UC San Diego

This dissertation reports an internal signal amplification mechanism for light detection, cycling excitation process (CEP). This mechanism relies on the localized bandtail states which involve Auger excitation process and k-selection rule relaxation. There were many previous works showing attractive characteristics of CEP devices, including high detection efficiency, low noise, high speed, low operation voltage, etc. This work mainly demonstrates the experimental characterization and physical models for the amorphous silicon (a-Si) CEP detectors. CEP mechanism has the fundamental difference from impact ionization in all APDs. One of the significant differences is its intrinsically athermalized performance. The temperature sensitivity of the standard a-Si CEP detectors from 200 K to 350 K is found to be nearly temperature independent. This athermalized multiplication characteristic in a-Si CEP detectors offers significant advantages over the impact ionization process in conventional APDs.

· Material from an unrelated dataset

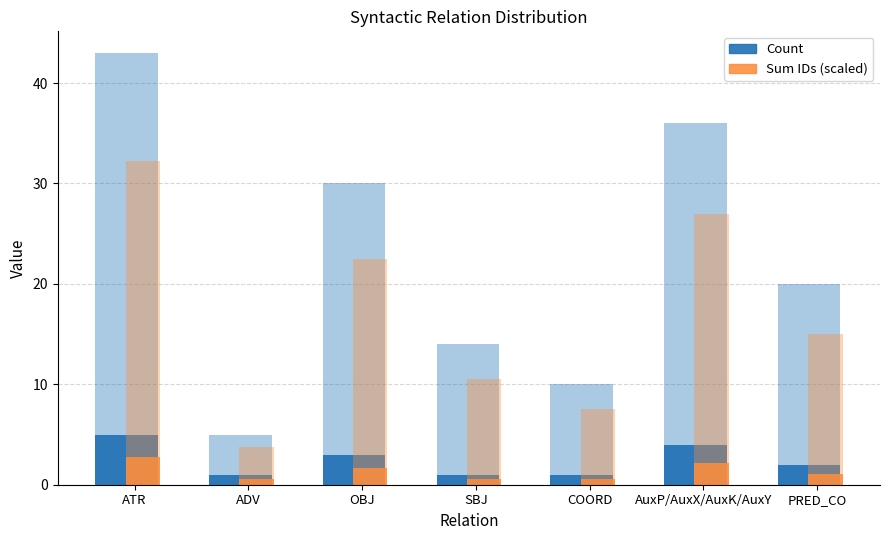

Reading right to left, transcribe all the data shown in this chart.

Count: PRED_CO=2.0	AuxP/AuxX/AuxK/AuxY=4.0	COORD=1.0	SBJ=1.0	OBJ=3.0	ADV=1.0	ATR=5.0
Sum IDs (scaled): PRED_CO=1.1	AuxP/AuxX/AuxK/AuxY=2.2	COORD=0.6	SBJ=0.6	OBJ=1.7	ADV=0.6	ATR=2.8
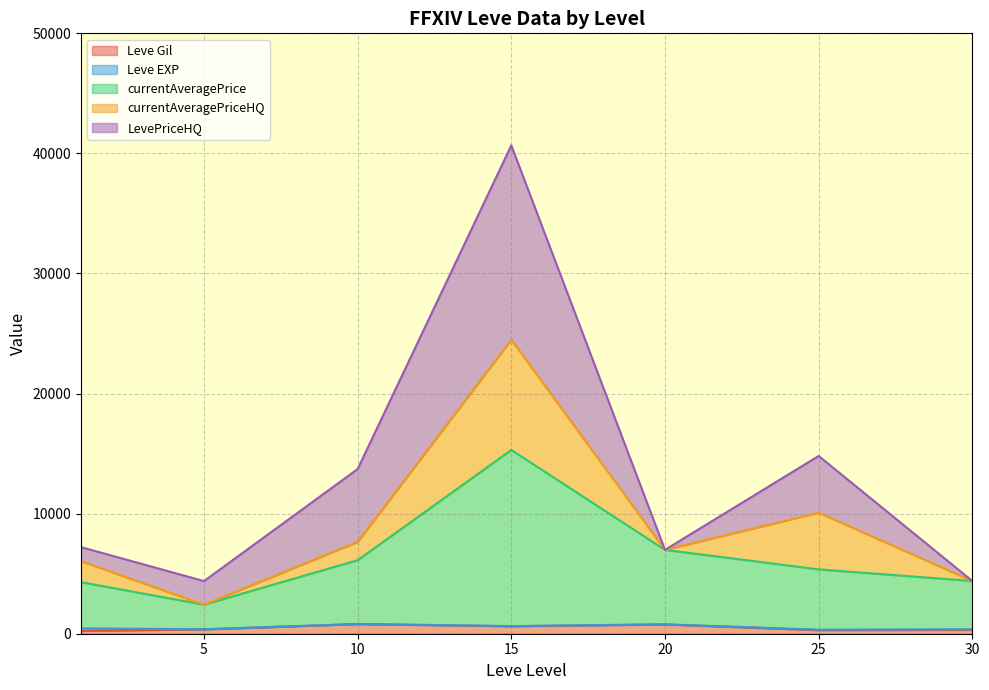

The currentAveragePriceHQ series shows 6597 at 25. True or false?

False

Temperature sensitivity is a key consideration for detector arrays with readout circuits in LiDAR and imaging applications. The athermalized property can tolerate large temperature variations to achieve stable gain and photon detection efficiency, as well as low pixilation noise with the relaxation of precise temperature control. The detection range of CEP devices can be designed for certain wavelengths by assembling a proper absorption medium. An innovative design of an uncooled high-performance, longwave-infrared quantum detector made of an a-Ge layer and an a-Si layer is demonstrated. The photoexcitation mainly occurs in a-Ge and then the carriers can transport to the a-Si layer for multiplication. This detector has the highest detectivity among the reported room-temperature LWIR quantum detectors and the NEP value sets the world record. This LWIR quantum detector has great potential to meet the performance and cost requirements for many applications: night vision, robotic and machine vision, medical imaging, remote sensing, etc. Finally, the first stage of the CMOS compatible process development for several CEP detector structures is accomplished. The characterization of a-Si deposition by CMOS foundry works in parallel with the design of the hybrid process: incorporating CMOS process and laboratory process. The hybrid process flow for both parts has been demonstrated with the sample layout set for singular device designs and pixel arrays.